CFWshops, or the Sustainable Healthcare Foundation as it is known locally, co-sponsored a 10k race in Nairobi to mark World Malaria Day on April 24, 2010. The worldwide theme was “Count Malaria Out” and the Global Fund had pledged to donate 200,000 bednets to people in Kenya and elsewhere.
I arrived at Nyayo stadium (Nairobi) early Saturday morning. About 100 Kenyans were already there decked out in race jerseys and white sneakers. Everyone looked much younger. Since the staff had run out of T-shirts, a girl gave me two bike reflectors and safety pins instead.
“Pin this on,” she said.
“You think cars can’t see me?”
But before I could figure out what the deal was, I heard the howl of an airhorn and dashed off to the start line, where racers were already huddled.
I should have known something was amiss. I looked over the shoulder of the person on my right. He was poised to start his race watch.

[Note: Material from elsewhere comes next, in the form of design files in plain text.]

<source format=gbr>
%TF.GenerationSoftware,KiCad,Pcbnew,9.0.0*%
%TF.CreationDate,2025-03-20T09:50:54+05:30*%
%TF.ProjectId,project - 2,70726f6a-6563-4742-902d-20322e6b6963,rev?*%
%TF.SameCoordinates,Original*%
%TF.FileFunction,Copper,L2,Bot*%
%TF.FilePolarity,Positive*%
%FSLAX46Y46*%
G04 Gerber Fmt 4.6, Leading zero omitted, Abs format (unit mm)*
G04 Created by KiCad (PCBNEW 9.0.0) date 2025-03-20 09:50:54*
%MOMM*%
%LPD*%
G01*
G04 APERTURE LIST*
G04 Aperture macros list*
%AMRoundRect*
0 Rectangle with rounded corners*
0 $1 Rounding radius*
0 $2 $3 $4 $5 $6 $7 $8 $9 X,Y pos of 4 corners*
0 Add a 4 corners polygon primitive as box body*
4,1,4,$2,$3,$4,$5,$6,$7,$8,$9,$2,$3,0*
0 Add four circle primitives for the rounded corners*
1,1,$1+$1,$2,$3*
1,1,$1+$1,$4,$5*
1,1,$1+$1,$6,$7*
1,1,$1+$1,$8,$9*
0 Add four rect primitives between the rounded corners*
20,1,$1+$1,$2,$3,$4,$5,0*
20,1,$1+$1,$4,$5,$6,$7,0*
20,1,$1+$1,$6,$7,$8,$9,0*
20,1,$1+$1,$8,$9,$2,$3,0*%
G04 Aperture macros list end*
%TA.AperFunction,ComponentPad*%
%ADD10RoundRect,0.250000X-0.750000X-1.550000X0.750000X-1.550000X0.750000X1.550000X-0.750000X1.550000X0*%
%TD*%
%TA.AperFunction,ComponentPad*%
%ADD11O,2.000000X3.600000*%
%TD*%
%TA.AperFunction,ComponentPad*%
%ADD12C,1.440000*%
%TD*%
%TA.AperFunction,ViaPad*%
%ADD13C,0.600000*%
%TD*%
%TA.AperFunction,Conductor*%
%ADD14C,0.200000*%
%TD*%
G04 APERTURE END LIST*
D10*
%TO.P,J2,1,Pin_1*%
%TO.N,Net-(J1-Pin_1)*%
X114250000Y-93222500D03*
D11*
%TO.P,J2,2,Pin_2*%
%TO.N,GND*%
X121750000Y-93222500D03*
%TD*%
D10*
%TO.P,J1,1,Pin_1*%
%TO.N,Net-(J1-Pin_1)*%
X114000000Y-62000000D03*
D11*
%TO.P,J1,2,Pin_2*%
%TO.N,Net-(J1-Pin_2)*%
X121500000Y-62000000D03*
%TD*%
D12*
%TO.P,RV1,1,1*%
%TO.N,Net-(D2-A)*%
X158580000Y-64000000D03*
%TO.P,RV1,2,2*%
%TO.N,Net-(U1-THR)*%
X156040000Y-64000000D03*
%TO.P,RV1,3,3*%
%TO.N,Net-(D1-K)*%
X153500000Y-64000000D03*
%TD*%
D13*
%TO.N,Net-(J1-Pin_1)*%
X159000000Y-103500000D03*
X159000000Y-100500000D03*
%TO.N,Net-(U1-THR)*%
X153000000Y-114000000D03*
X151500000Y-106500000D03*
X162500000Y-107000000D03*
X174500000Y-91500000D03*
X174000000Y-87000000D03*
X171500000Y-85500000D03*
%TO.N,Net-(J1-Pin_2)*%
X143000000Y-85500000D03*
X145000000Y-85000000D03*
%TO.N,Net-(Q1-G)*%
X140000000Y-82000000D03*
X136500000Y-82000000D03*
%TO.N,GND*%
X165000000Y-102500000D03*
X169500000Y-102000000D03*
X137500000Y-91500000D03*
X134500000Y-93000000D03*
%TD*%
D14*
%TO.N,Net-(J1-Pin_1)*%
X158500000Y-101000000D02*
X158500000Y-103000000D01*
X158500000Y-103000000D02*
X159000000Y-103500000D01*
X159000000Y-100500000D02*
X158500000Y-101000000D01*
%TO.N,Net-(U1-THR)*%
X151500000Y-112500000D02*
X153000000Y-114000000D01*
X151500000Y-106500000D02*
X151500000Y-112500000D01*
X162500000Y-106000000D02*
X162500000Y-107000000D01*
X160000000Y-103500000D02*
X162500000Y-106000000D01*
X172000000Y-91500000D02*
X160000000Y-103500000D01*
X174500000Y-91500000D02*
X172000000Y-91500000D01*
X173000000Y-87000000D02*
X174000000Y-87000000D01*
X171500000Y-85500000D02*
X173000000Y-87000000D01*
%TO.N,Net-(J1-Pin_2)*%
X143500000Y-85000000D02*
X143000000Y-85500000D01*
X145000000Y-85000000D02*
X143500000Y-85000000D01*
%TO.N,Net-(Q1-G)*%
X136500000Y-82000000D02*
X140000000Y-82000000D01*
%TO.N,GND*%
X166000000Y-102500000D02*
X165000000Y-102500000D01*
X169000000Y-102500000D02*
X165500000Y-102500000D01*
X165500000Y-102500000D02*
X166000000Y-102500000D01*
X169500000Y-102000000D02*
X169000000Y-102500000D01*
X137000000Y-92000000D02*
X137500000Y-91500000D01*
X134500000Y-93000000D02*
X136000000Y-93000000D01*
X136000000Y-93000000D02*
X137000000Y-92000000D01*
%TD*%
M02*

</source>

Same for the guy on my left. A few in front were down in a three-point stance.
“You guys in a hurry?” I asked.
One looked me over and smirked. “Don’t try to keep up with us. If you try, you won’t finish.”
“Nonsense. I run a 10k every week.”
A few others looked back at me and said nothing. I wondered what they were thinking.

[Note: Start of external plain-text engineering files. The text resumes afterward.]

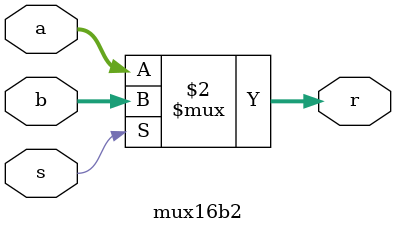
<source format=v>
module mux16b2(
    input[15:0] a,
    input[15:0] b,
    input[0:0] s,
    output[15:0] r
);

assign r = (s == 0) ? a : b;

endmodule
</source>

What I was thinking at that moment was how cool it would be to win a race in Kenya as the sole white guy against 100 Kenyans. An image for the next Dos Equis commercial popped in my head. I imagined the Dos Equis mystery man running in slow motion with the voice over, “I once beat the Kenyans when I raced… In Kenya!”
The gun fired and everyone jumped into action. 100 Kenyan boys and girls sprinted away from the start line and ten seconds later, I found myself all alone in the back even though I was running at full speed – full muzungo speed! One minute later, backs of most heads grew smaller and disappeared in the distance, except for two or three stragglers. I hadn’t even made it out of the stadium and I was out of breath.

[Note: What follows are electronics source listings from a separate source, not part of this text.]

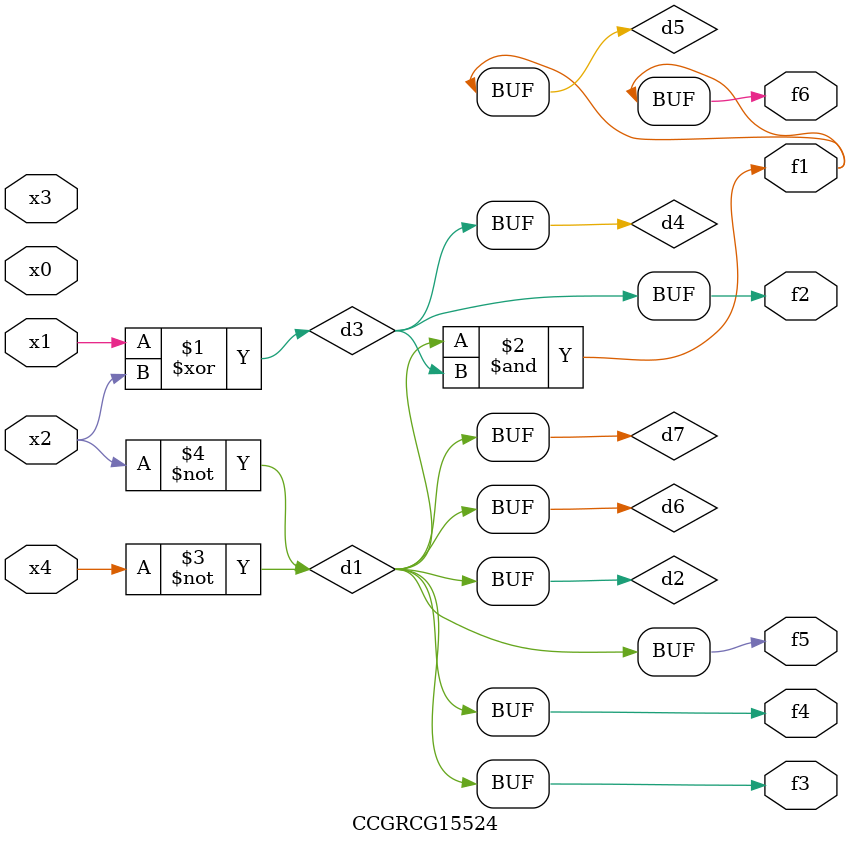
<source format=v>
module CCGRCG15524(
	input x0, x1, x2, x3, x4,
	output f1, f2, f3, f4, f5, f6
);

	wire d1, d2, d3, d4, d5, d6, d7;

	not (d1, x4);
	not (d2, x2);
	xor (d3, x1, x2);
	buf (d4, d3);
	and (d5, d1, d3);
	buf (d6, d1, d2);
	buf (d7, d2);
	assign f1 = d5;
	assign f2 = d4;
	assign f3 = d7;
	assign f4 = d7;
	assign f5 = d7;
	assign f6 = d5;
endmodule

</source>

The haiku I’d posted a day earlier for Facebook’s “Haiku Friday” came to mind: “Running a 10K, will altitude do me in, or Nairobi smog?”
Neither. The competition did, it turned out.
Still within sight of the stadium, the last girl I had any chance of catching sped ahead and was just a tiny blip on the horizon.
At 5 minutes into the race, even the back-of-the-pack ambulance gave up on me and drove ahead. I was totally alone. I wanted to laugh, but I was too out of breath.
I decided any attempt to keep up was absurd and tried to set my pace at my usual 8:45 minute miles. I’m an average runner in the US, but this is Kenya. My estimate was that the next slowest runner – an undersized 16 year old girl – was probably doing 7:00 minute miles.
Climbing the first hill, construction workers egged me on. “Stay strong!” was a common mantra, although there were a few jibes of “Come man, start running!” here and there.
By the fifteenth minute things actually got worse. People started lapping me as if I was standing still and the race staff who were pointing out the way for me just shook their heads. “Poor guy,” they were probably thinking.
At the finish line I managed to finish with a respectable time of 52 minutes, but I was still dead last. Everyone else finished in under 40 minutes! This marked a first for me – being dead last. It was a fun, humiliating experience I will always cherish.
Afterwards, I realized that the involvement of two former olympic gold medalists (Tom Ngugi and Charles Asati Mumesu) as organizers probably had a little to do with why all the runners were so fast. Both run training clubs for future olympic runners and sent their lads and lasses to the race. Charles introduced himself to me after and we chatted a bit. He was quite interested in getting his training facility listed on GlobalGiving and planned to talk to Spencer Ochieng (CFWshops director) about it. I got him to sign my race bib and write his phone number so we can stay in touch. That’s one bib I’ll save!